> **INSTRUÇÕES DO EXERCÍCIO**
• A. Responda às perguntas abaixo com base no texto sobre a desobediência no Éden.
(i) Qual passagem de Salmos é citada para afirmar que é Deus quem nos instrui?
(ii) Qual palavra hebraica, com sua transliteração, aparece na citação de Gn 3.6?
(iii) Em que três âmbitos se instalou o caos?
• B. Diga se cada afirmação abaixo está de acordo com o texto sobre a desobediência no Éden e cite as palavras do texto que decidem a questão.
(i) O entendimento proposto por Deus deve começar pela obediência aos seus preceitos.
(ii) Os primeiros pais não tinham a presença de Deus com eles.
(iii) Aprende-se a obedecer obedecendo.
• C. Retome o texto sobre a desobediência no Éden e dê continuidade a ele a partir da última frase.

> **TEXTO APRESENTADO**
====================
Algo paradoxal aconteceu aqui: O ser que eu mais admiro é justamente o que eu rejeito por meio de minha desobediência a fim de me tornar igual a Ele por via inversa. A lógica seria que eu desejasse me aproximar cada vez mais da sabedoria de Deus por meio da obediência aos seus preceitos. No entanto, mediante a tentação satânica, fui convencido de que o caminho para isso, é uma subversão de sua autoridade.

Negando a sabedoria de Deus é que conseguirei ser tão sábio quanto Ele. Temos aqui uma suspeita moral sobre a integridade do ser de Deus. Ele, começo a pensar, não é tão santo, justo e bondoso como quer nos fazer crer (Gn 3.1-5). O caminho do crescimento, pensam Adão e Eva, é o da desobediência. A suposta queda, podem imaginar, é para cima! Isso consumado, a verdade, já tão evidente, vem à tona. Instalou-se o caos na sua vida, em suas relações e na criação. (Gn 3.7-24).

As Escrituras nos mostram com insistência, que é Deus mesmo quem nos instrui (Sl 32.8-9).[2] No entanto, curiosamente, nossos primeiros Pais que tinham a presença contínua de Deus com eles, rejeitaram a instrução divina, preferindo a sabedoria que supostamente viria da árvore no Jardim do Éden. Narra Moisés: “Vendo a mulher que a árvore era boa para se comer, agradável aos olhos e árvore desejável para dar entendimento (שׂכל) (śâkal), tomou-lhe do fruto e comeu e deu também ao marido, e ele comeu” (Gn 3.6).

Eles desejavam o sucesso por seus próprios meios, mas, conheceram o fracasso por serem guiados simplesmente por suas sensações que, de alguma forma, misteriosamente já cultivavam, em oposição à ordem divina.

O entendimento proposto por Deus nunca pode começar por um ato de falta de entendimento que se concretize em desobediência à sua Palavra. Antes, deve começar pela obediência aos seus preceitos. Amadurecemos no processo de aprendizado da obediência.

Em outras palavras, aprendo a obedecer obedecendo. E, enquanto obedeço vamos nos afeiçoando à instrução de Deus e experimentando os seus frutos em nossa vida.
====================
> **ITENS**
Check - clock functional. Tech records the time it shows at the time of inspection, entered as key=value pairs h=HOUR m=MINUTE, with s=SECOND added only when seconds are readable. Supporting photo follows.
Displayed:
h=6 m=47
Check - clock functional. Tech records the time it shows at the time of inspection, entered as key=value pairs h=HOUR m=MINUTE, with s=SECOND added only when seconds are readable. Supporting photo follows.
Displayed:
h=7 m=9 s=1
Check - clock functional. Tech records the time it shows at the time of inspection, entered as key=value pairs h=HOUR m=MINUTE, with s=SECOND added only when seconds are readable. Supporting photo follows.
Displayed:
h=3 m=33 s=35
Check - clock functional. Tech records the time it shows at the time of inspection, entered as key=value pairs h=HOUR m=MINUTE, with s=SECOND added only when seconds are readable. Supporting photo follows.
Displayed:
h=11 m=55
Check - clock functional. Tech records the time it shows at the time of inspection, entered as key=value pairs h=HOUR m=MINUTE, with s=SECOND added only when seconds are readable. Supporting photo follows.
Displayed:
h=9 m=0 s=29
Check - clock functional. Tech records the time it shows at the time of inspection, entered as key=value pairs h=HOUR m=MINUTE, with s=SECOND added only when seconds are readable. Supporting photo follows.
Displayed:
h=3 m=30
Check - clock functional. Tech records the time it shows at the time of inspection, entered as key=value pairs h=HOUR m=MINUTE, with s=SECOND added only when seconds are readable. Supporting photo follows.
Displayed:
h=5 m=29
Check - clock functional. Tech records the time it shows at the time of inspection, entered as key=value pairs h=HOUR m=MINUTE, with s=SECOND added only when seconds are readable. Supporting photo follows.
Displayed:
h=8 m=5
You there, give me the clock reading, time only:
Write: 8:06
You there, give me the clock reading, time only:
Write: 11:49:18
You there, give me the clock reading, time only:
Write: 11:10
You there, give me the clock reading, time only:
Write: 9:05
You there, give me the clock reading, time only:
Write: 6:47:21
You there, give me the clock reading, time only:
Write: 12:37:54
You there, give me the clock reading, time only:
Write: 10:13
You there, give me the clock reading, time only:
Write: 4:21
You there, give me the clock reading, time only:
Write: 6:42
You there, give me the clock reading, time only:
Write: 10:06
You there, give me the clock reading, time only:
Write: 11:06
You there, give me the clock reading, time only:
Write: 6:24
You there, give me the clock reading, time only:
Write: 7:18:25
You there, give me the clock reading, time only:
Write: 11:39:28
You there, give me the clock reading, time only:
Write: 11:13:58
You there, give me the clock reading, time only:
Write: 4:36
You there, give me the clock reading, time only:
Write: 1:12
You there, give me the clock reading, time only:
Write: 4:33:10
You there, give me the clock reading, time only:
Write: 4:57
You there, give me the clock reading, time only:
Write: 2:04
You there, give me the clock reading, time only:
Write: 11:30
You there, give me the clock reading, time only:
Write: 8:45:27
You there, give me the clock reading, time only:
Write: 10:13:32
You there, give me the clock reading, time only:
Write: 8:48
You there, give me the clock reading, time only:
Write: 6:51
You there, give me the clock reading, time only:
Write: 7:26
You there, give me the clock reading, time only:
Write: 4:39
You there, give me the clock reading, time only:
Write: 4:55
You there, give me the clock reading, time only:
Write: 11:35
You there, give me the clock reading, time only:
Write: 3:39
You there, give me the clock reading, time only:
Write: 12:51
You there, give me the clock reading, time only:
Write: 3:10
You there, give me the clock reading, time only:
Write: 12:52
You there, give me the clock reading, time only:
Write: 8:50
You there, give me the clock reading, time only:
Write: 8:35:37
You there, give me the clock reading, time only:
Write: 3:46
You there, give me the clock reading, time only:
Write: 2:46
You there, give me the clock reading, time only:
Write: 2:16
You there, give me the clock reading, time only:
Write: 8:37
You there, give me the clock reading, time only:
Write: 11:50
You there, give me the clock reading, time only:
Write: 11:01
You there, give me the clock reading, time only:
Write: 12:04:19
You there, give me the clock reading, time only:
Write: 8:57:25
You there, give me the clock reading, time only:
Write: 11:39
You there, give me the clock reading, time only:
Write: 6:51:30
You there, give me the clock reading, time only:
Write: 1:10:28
====================
> **RESPOSTAS**
• A.
(i) Sl 32.8-9.
(ii) שׂכל (śâkal), traduzida como "entendimento".
(iii) Na sua vida, em suas relações e na criação.

• B.
(i) Sim: "Antes, deve começar pela obediência aos seus preceitos."
(ii) Não: "nossos primeiros Pais que tinham a presença contínua de Deus com eles"
(iii) Sim: "aprendo a obedecer obedecendo"

• C.
A atitude de Adão e Eva, diferentemente, revelou falta de entendimento que se agravaria na concretização consumada deste comportamento carente de fé em Deus. Esse quadro de desobediência só seria revertido definitivamente por meio da obediência perfeita de Cristo, nosso Senhor.[3]

Aqui temos também outra lição preciosa para nós que muitas vezes tendemos a trocar a instrução de Deus por outra, estranha à sua Palavra. Esta é uma tendência normal do homem pecador. Portanto, todos nós sem exceção estamos, ainda que por vezes de modo sutil, dispostos a substituir o Criador pela criatura (Rm 1.25),[4] criando e cultuando a deuses afeitos aos nossos desejos e circunstâncias.

Retornando a questão ao viés puramente filosófico, Descartes (1596-1650), em suas Meditações, assim se expressou: “Sou uma coisa que pensa, isto é, que duvida, que afirma, que nega, que conhece poucas coisas, que ignora muitas, que ama, que odeia, que quer e não quer, que também imagina e que sente”.[5]

A vida humana não é apenas para ser vivida, antes, há de forma imperativa o desejo de compreendê-la. Compreender a vida – ainda que tenhamos necessariamente que passar por vários caminhos, inclusive o teológico –, não escapa à perspectiva antropológica: conhecer o homem. O homem deseja não apenas participar do espetáculo da vida, mas, também, entender os seus processos, compreendendo a natureza de seus atores.


[1] Veja-se: R.K. Mc Gregor Wright, A Soberania Banida, São Paulo: Cultura Cristã, 1998, p. 248.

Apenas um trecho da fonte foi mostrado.